Este comportamiento suele presentarse en ventiladores, bombas, compresores, transportadores, equipos HVAC, sistemas de tratamiento de agua y maquinaria de proceso con ciclos prolongados. El rodamiento nuevo puede operar correctamente al inicio, pero la acumulación de daño eléctrico reduce su vida útil de forma acelerada. En estos casos, el costo no se limita al balero: incluye mano de obra, producción perdida, inventario de refacciones y riesgo de daño secundario.
Confirmar la corriente de eje antes de intervenir
La inspección visual del rodamiento confirma el tipo de daño, pero no siempre identifica por sí sola el origen. La medición de voltaje de eje con instrumentación adecuada permite observar los pulsos de alta frecuencia generados por el sistema VFD-motor. Para una evaluación confiable, la medición debe realizarse con el motor en condiciones representativas de velocidad, carga y frecuencia de conmutación.
También es necesario revisar la configuración del sistema. Un cable de motor largo, una mala continuidad de tierra, una alta frecuencia de conmutación o un motor de gran potencia pueden incrementar el riesgo. Los filtros de salida, el aislamiento de rodamientos y la puesta a tierra del chasis cumplen funciones específicas, pero no son soluciones intercambiables. La selección depende de cómo se distribuyen las corrientes de modo común y de cuál es la ruta real de descarga.
En motores grandes, es común combinar estrategias. Por ejemplo, un rodamiento puede aislarse para bloquear el paso de corriente y el extremo opuesto puede equiparse con un anillo de puesta a tierra de eje para desviar el voltaje hacia tierra de forma controlada.
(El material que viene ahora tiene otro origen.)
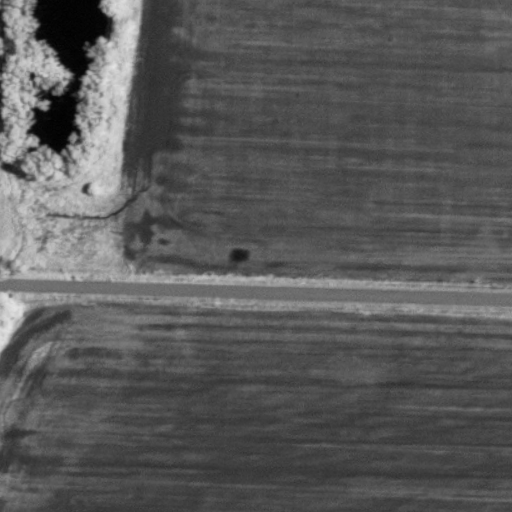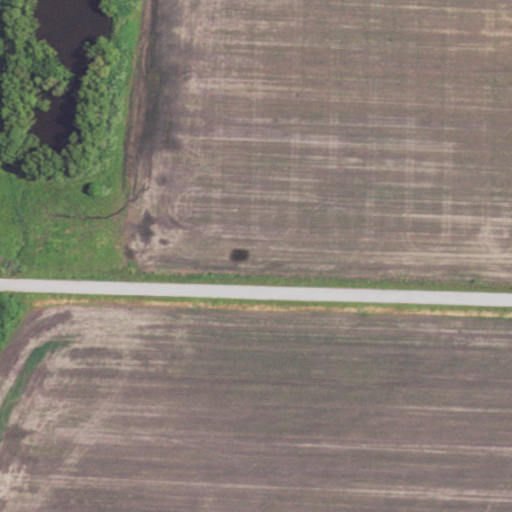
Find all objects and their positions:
road: (256, 297)
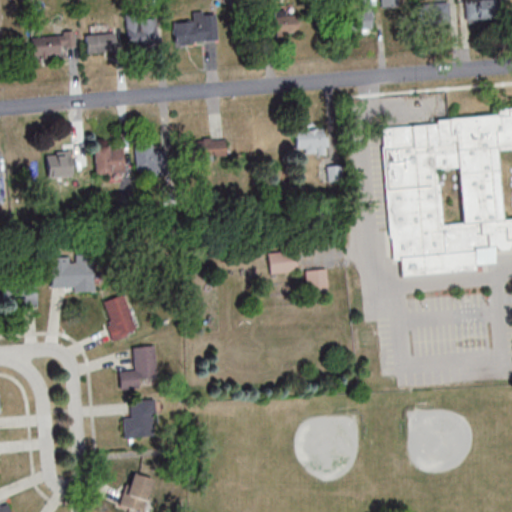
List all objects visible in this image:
building: (389, 3)
building: (481, 9)
building: (434, 13)
building: (358, 15)
building: (285, 22)
building: (195, 29)
building: (140, 31)
building: (100, 42)
building: (50, 45)
road: (255, 84)
road: (352, 93)
building: (309, 140)
building: (206, 149)
building: (108, 160)
building: (149, 160)
building: (46, 173)
building: (448, 191)
building: (448, 193)
building: (282, 262)
building: (74, 278)
road: (453, 279)
building: (316, 282)
road: (395, 288)
building: (19, 293)
road: (495, 294)
building: (118, 316)
road: (476, 316)
building: (140, 369)
building: (140, 419)
park: (352, 453)
park: (462, 460)
park: (306, 467)
road: (94, 470)
road: (77, 471)
building: (136, 492)
building: (4, 507)
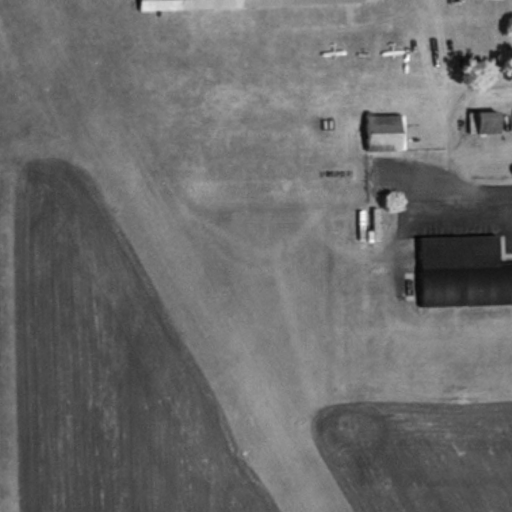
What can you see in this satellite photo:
building: (235, 3)
building: (482, 122)
road: (450, 127)
building: (382, 132)
road: (464, 206)
building: (373, 230)
airport: (256, 255)
airport runway: (170, 256)
building: (461, 271)
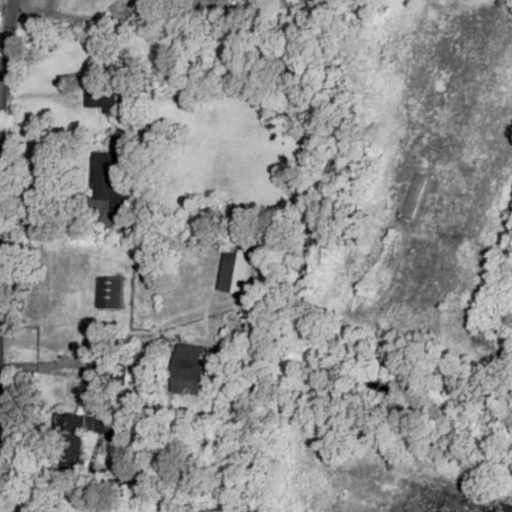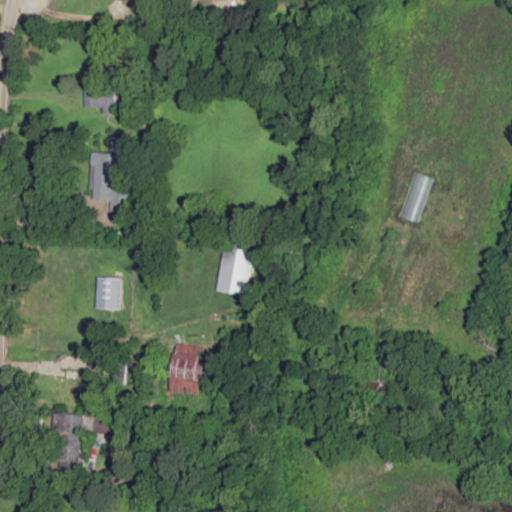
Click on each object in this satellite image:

Instalar aislamiento en ambos extremos sin una ruta de descarga definida puede no resolver el problema y, en determinadas configuraciones, trasladarlo a otros componentes.
La corrección debe proteger el sistema, no solo el rodamiento
Un anillo de puesta a tierra de eje diseñado para aplicaciones con VFD crea una ruta de baja impedancia entre el eje giratorio y la carcasa aterrizada del motor. Las fibras conductivas establecen contacto controlado con el eje y desvían las corrientes antes de que atraviesen la película lubricante del rodamiento.
La calidad del contacto es determinante. El montaje debe considerar el diámetro del eje, espacio disponible, condición superficial, excentricidad, velocidad de operación y accesibilidad para mantenimiento. Una solución universal puede ser adecuada en muchos motores estándar, mientras que motores de alta potencia, bastidores especiales o aplicaciones críticas pueden requerir un sistema específico y una estrategia de protección combinada.
La tecnología AEGIS con NANOGAP y FiberLock está orientada a mantener una ruta conductiva confiable en condiciones industriales. Como distribuidor autorizado, ELEMECS puede apoyar la selección por número de parte, tipo de motor, diámetro de eje y condición de operación, además de orientar la instalación y verificación posterior. Este acompañamiento reduce el riesgo de instalar un componente correcto en una aplicación incorrecta.
Qué hacer cuando aparece una señal
Cuando se detecten picadura, estriado, vibración anormal o fallas repetitivas, conviene documentar el motor, VFD, potencia, velocidad, tipo de carga, historial de rodamientos y condición de tierra. Después, realice una medición de voltaje de eje y revise el patrón de daño del rodamiento retirado. Con esa información, la acción correctiva deja de ser un reemplazo reactivo y se convierte en una decisión de confiabilidad.
Esperar a que el rodamiento vuelva a fallar suele ser la alternativa más cara. Identificar la descarga eléctrica mientras el motor aún opera permite proteger la continuidad del proceso, extender la vida útil de los rodamientos y programar la intervención con control técnico.